WASHINGTON, Feb. 22, 2017 - When it comes to the European Union, the U.S. beef industry feels it just can’t win – despite a ruling by the World Trade Organization 19 years ago against EU restrictions on American beef.

After retaliatory measures and then a compromise agreement failed to end European trade restrictions over nearly two decades, industry representatives went to a hearing hosted by the U.S. Trade Representative last week to urge the Trump administration to take new action.

A WTO dispute panel ruled in 1998 that the EU was wrong in banning U.S. beef because the meat came from cattle raised with growth-promoting hormones. That had no effect on European regulators. The U.S. pushed ahead with retaliatory tariffs on a long list of European goods until 2009, when the two sides agreed to a compromise: The U.S. would drop the tariffs in return for the EU accepting an import quota.

For a couple of years, the compromise “memorandum of understanding” worked and the U.S. was selling beef to buyers in France, Germany, Belgium and other EU countries, said Thad Lively, senior vice president for trade access for the U.S. Meat Export Federation.

“When it was announced in 2009 that the U.S. and the EU had signed (an MOU) on beef trade and the EU had agreed to create a new, duty-free beef quota, we supported this initiative,” Lively told a packed hearing room in USTR headquarters. “We knew that the EU’s highly restrictive production standards would continue to exclude most of the beef produced in the United States, but we were hopeful that the agreement would create an opportunity for us to build a limited but growing presence for U.S. beef in the EU market.”

But now the quota has become virtually useless because other countries like Uruguay have been allowed to participate and U.S. beef has been pushed out.

“What we thought we had found with this additional quota is now being crowded out by other competitors,” said Darci Vetter, former agriculture negotiator for the USTR. “And frankly, we don’t think those competitors really meet the definition of what should fall in that quota, and we’d like it to operate better.”

Lively said the U.S. industry’s initial support for the MOU was based on the expectation that the duty-free quota would create new opportunities. “Instead, we have been confronted with the unacceptable fact that U.S. beef is being crowded out of the quota by countries that were not even at the table when the MOU was negotiated.”

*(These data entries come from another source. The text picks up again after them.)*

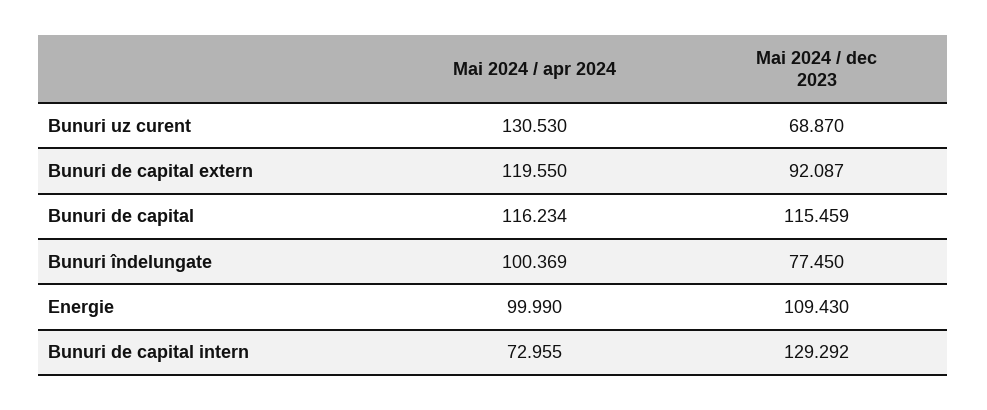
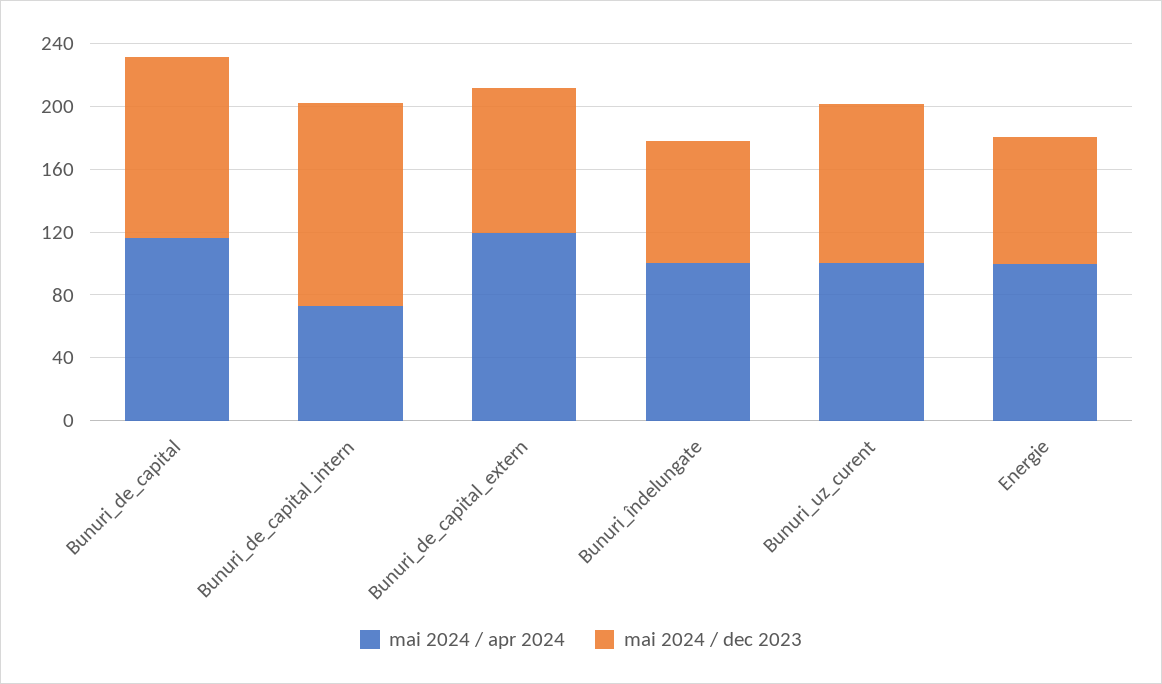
  {
    "Mai 2024 / apr 2024": {
-     "Bunuri uz curent": 130.53,
+     "Bunuri uz curent": 100,
      "Bunuri de capital extern": 119.55,
      "Bunuri de capital": 116.234,
      "Bunuri îndelungate": 100.369,
      "Energie": 99.99,
      "Bunuri de capital intern": 72.955
    },
    "Mai 2024 / dec 2023": {
-     "Bunuri uz curent": 68.87,
+     "Bunuri uz curent": 100,
      "Bunuri de capital extern": 92.087,
      "Bunuri de capital": 115.459,
      "Bunuri îndelungate": 77.45,
-     "Energie": 109.43,
+     "Energie": 80,
      "Bunuri de capital intern": 129.292
    }
  }

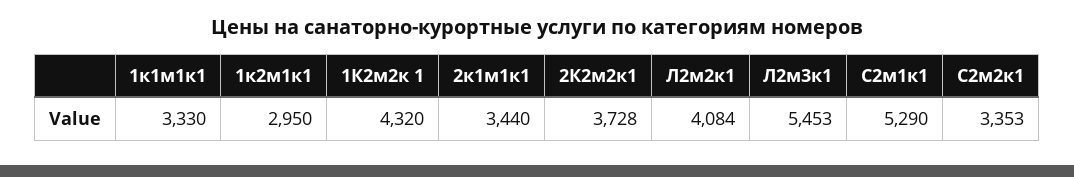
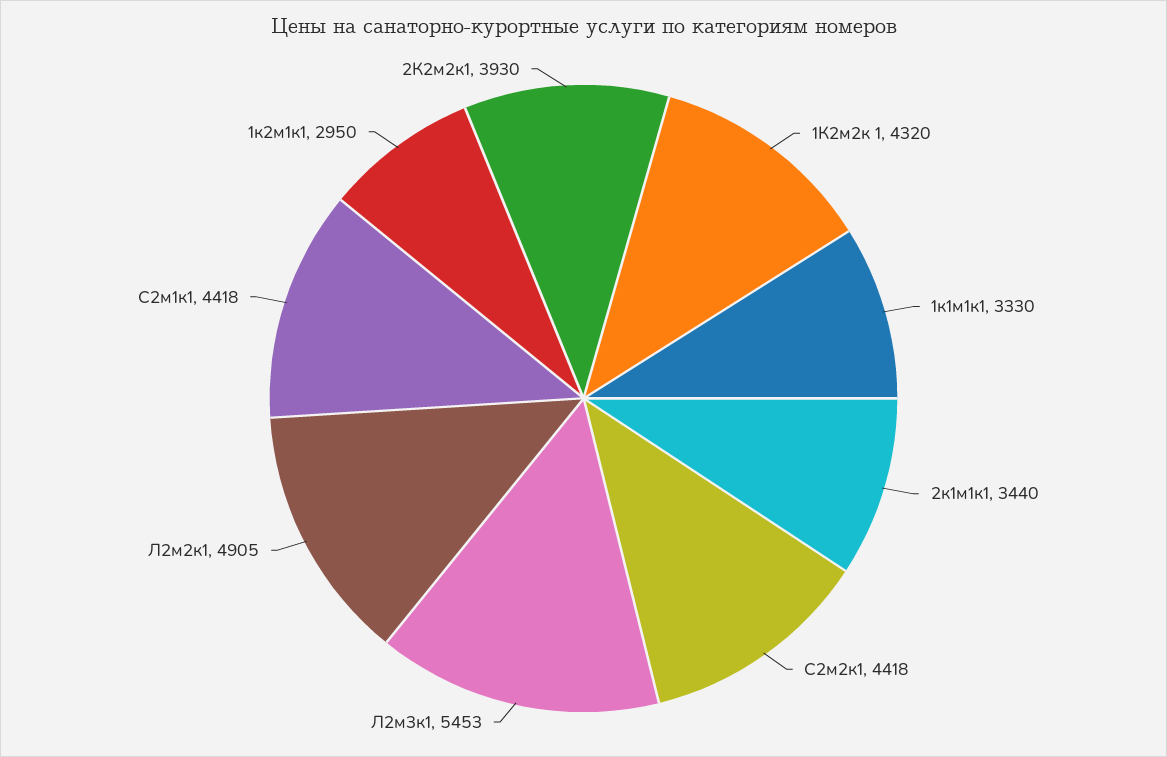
  {
    "1к1м1к1": 3330,
    "1к2м1к1": 2950,
    "1К2м2к 1": 4320,
    "2к1м1к1": 3440,
-   "2К2м2к1": 3728,
+   "2К2м2к1": 3930,
-   "Л2м2к1": 4084,
+   "Л2м2к1": 4905,
    "Л2м3к1": 5453,
-   "С2м1к1": 5290,
+   "С2м1к1": 4418,
-   "С2м2к1": 3353
+   "С2м2к1": 4418
  }

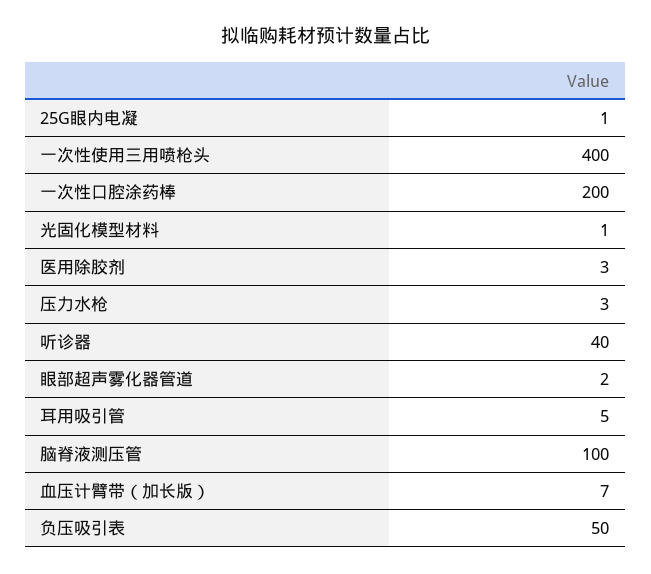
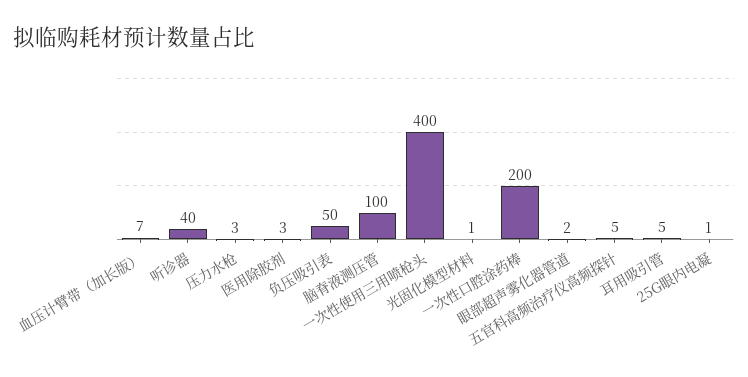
  {
    "25G眼内电凝": 1,
    "一次性使用三用喷枪头": 400,
    "一次性口腔涂药棒": 200,
    "光固化模型材料": 1,
    "医用除胶剂": 3,
    "压力水枪": 3,
    "听诊器": 40,
    "眼部超声雾化器管道": 2,
    "耳用吸引管": 5,
    "脑脊液测压管": 100,
    "血压计臂带（加长版）": 7,
-   "负压吸引表": 50
+   "负压吸引表": 50,
+   "五官科高频治疗仪高频探针": 5
  }

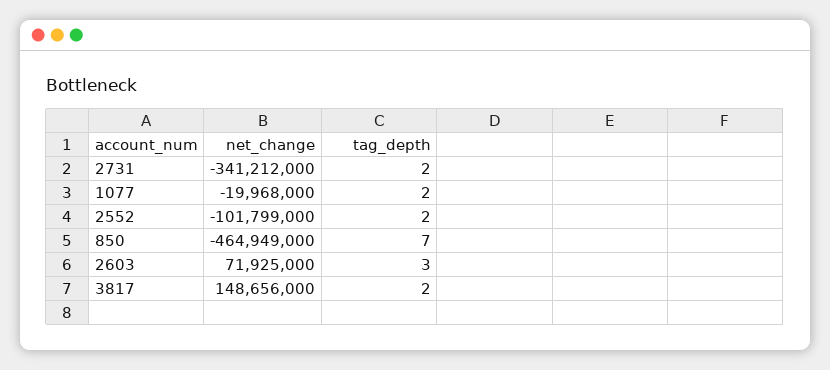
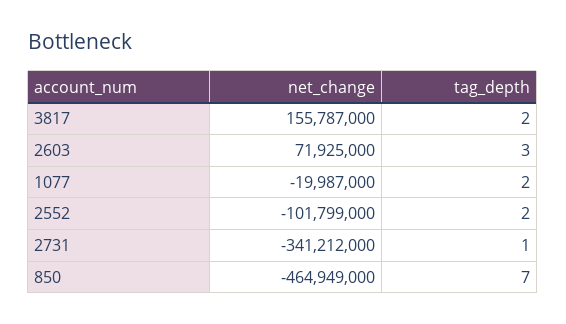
  {
    "net_change": {
      "2731": -341212000,
-     "1077": -19968000,
+     "1077": -19987000,
      "2552": -101799000,
      "850": -464949000,
      "2603": 71925000,
-     "3817": 148656000
+     "3817": 155787000
    },
    "tag_depth": {
-     "2731": 2,
+     "2731": 1,
      "1077": 2,
      "2552": 2,
      "850": 7,
      "2603": 3,
      "3817": 2
    }
  }

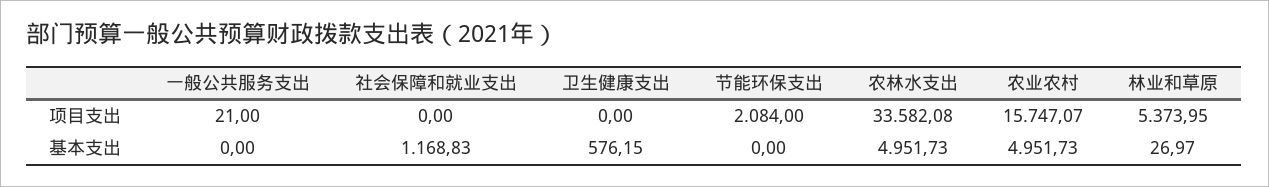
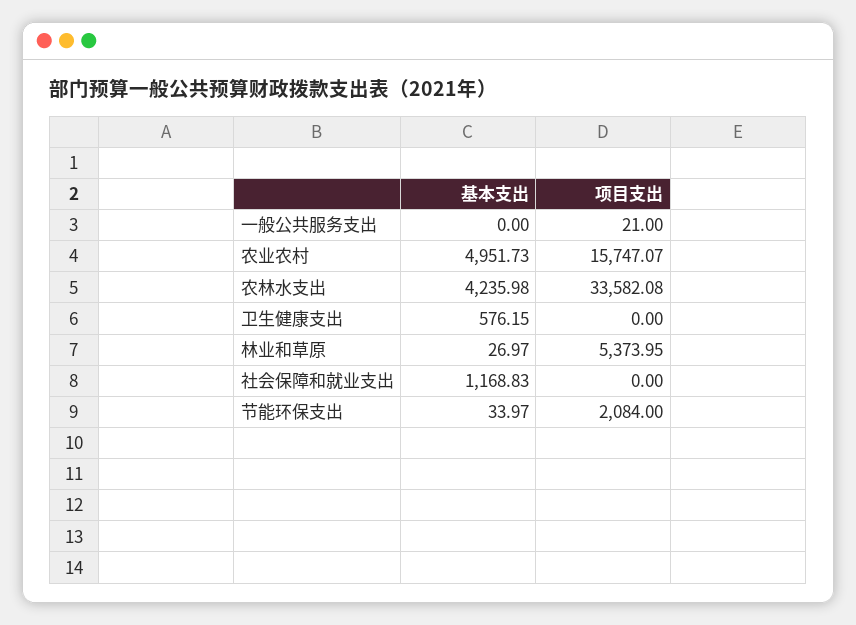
  {
    "一般公共服务支出": {
      "项目支出": 21,
      "基本支出": 0
    },
    "社会保障和就业支出": {
      "项目支出": 0,
      "基本支出": 1168.83
    },
    "卫生健康支出": {
      "项目支出": 0,
      "基本支出": 576.15
    },
    "节能环保支出": {
      "项目支出": 2084,
-     "基本支出": 0
+     "基本支出": 33.97
    },
    "农林水支出": {
      "项目支出": 33582.08,
-     "基本支出": 4951.73
+     "基本支出": 4235.98
    },
    "农业农村": {
      "项目支出": 15747.07,
      "基本支出": 4951.73
    },
    "林业和草原": {
      "项目支出": 5373.95,
      "基本支出": 26.97
    }
  }

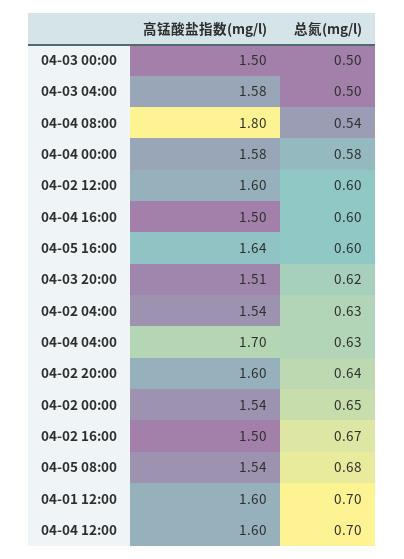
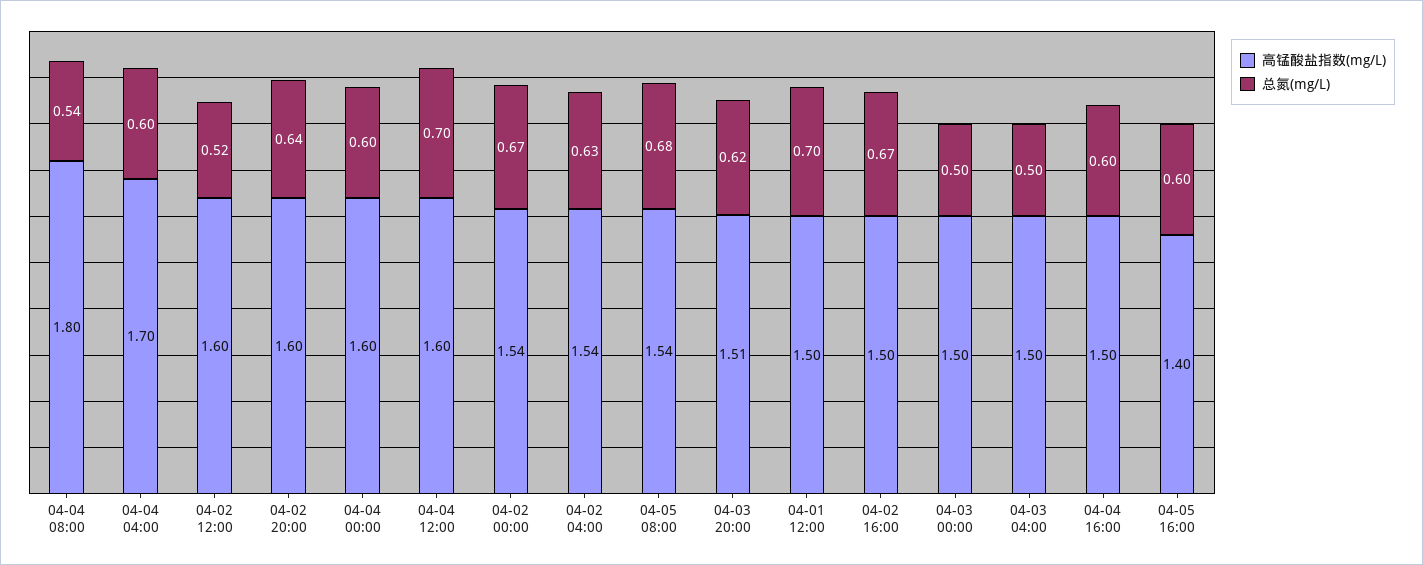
  {
    "高锰酸盐指数(mg/l)": {
      "04-03 00:00": 1.5,
-     "04-03 04:00": 1.58,
+     "04-03 04:00": 1.5,
      "04-04 08:00": 1.8,
-     "04-04 00:00": 1.58,
+     "04-04 00:00": 1.6,
      "04-02 12:00": 1.6,
      "04-04 16:00": 1.5,
-     "04-05 16:00": 1.64,
+     "04-05 16:00": 1.4,
      "04-03 20:00": 1.51,
      "04-02 04:00": 1.54,
      "04-04 04:00": 1.7,
      "04-02 20:00": 1.6,
      "04-02 00:00": 1.54,
      "04-02 16:00": 1.5,
      "04-05 08:00": 1.54,
-     "04-01 12:00": 1.6,
+     "04-01 12:00": 1.5,
      "04-04 12:00": 1.6
    },
    "总氮(mg/l)": {
      "04-03 00:00": 0.5,
      "04-03 04:00": 0.5,
      "04-04 08:00": 0.54,
-     "04-04 00:00": 0.58,
+     "04-04 00:00": 0.6,
-     "04-02 12:00": 0.6,
+     "04-02 12:00": 0.52,
      "04-04 16:00": 0.6,
      "04-05 16:00": 0.6,
      "04-03 20:00": 0.62,
      "04-02 04:00": 0.63,
-     "04-04 04:00": 0.63,
+     "04-04 04:00": 0.6,
      "04-02 20:00": 0.64,
-     "04-02 00:00": 0.65,
+     "04-02 00:00": 0.67,
      "04-02 16:00": 0.67,
      "04-05 08:00": 0.68,
      "04-01 12:00": 0.7,
      "04-04 12:00": 0.7
    }
  }

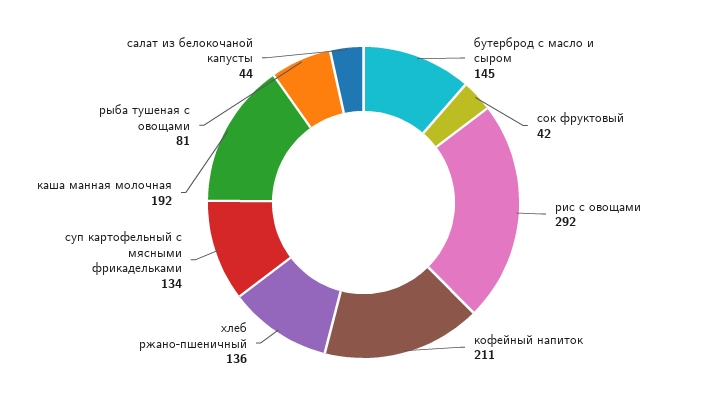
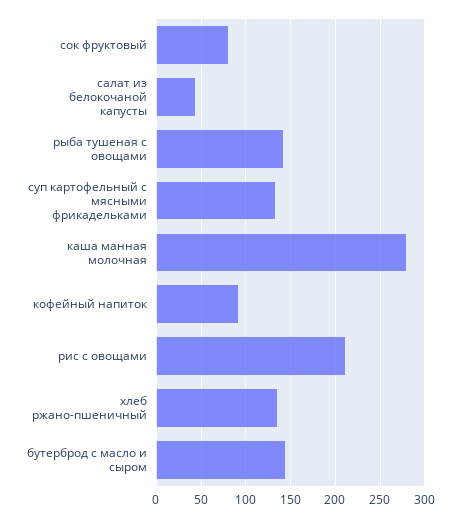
  {
    "бутерброд с масло и сыром": 145,
-   "сок фруктовый": 42,
+   "сок фруктовый": 80,
-   "рис с овощами": 292,
+   "рис с овощами": 210,
-   "кофейный напиток": 211,
+   "кофейный напиток": 90,
    "хлеб ржано-пшеничный": 136,
    "суп картофельный с мясными фрикадельками": 134,
-   "каша манная молочная": 192,
+   "каша манная молочная": 280,
-   "рыба тушеная с овощами": 81,
+   "рыба тушеная с овощами": 140,
    "салат из белокочаной капусты": 44
  }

U.S. industry representatives want a better deal, but they don’t see negotiations working without retaliations. The WTO ruled years ago that the EU restrictions were costing the U.S. about $117 million a year in lost sales.

“Despite our unhappy experience with the 2009 agreement and the duty-free quota, we remain convinced that there is a viable future for U.S. beef in the EU market,” Lively said, speaking on behalf of USMEF, the National Cattlemen’s Beef Association and North American Meat Institute.

“This is why we supported USTR’s efforts over the past two years to engage the European Commission in discussions about ways to rescue the agreement and the quota. But our frustration has only grown as the months have passed by without this dialogue producing any progress toward a satisfactory outcome. Faced with the continued erosion in our share of the quota, we have been forced to conclude that further action is needed.”

The quota is for 45,000 metric tons of beef imports per year. Competing with other countries like Australia, Uruguay and Argentina, the U.S. is only selling about 18,000 tons of beef a year to the EU – “a drop in the bucket,” Lively said, and far below what the U.S. is capable of exporting.

“We believe the demand is there,” Lively said during a question and answer period at the hearing and before a panel that included representatives from the USTR, and the departments of Agriculture, Commerce and Treasury. The EU consumes about 8 million tons of beef per year.

The Obama administration had threatened to resume retaliatory tariffs, but it’s unclear if the Trump administration will follow through on that threat. Vetter said it would be a wise move. Approval of the tariffs, she said, could spur Europe’s willingness to come to the table.

“This just keeps the process moving forward,” she told Agri-Pulse. “Obviously the (Trump)

administration will have to decide whether and when and on what products we might eventually use that retaliation, but I think it sends a signal that we are serious about having some remedy for the lack of market access … because of the ban.”

The potential for retaliatory tariffs is scary, though, for many companies that import products from the EU.

Imported chocolate bars, chewing gum and cough drops are on the list of products that could face possible 100 percent retaliatory tariffs, according to the National Confectioners Association. That’s why Laura Shumow, NCA’s vice president of scientific and regulatory affairs, testified last week at the USTR hearing.

“To end this dispute, we strongly agree with USTR that the European Union should abide by its WTO commitments, comply with the previously agreed settlement and return to the table to find a long-term solution that benefits U.S. exports,” Shumow said in testimony.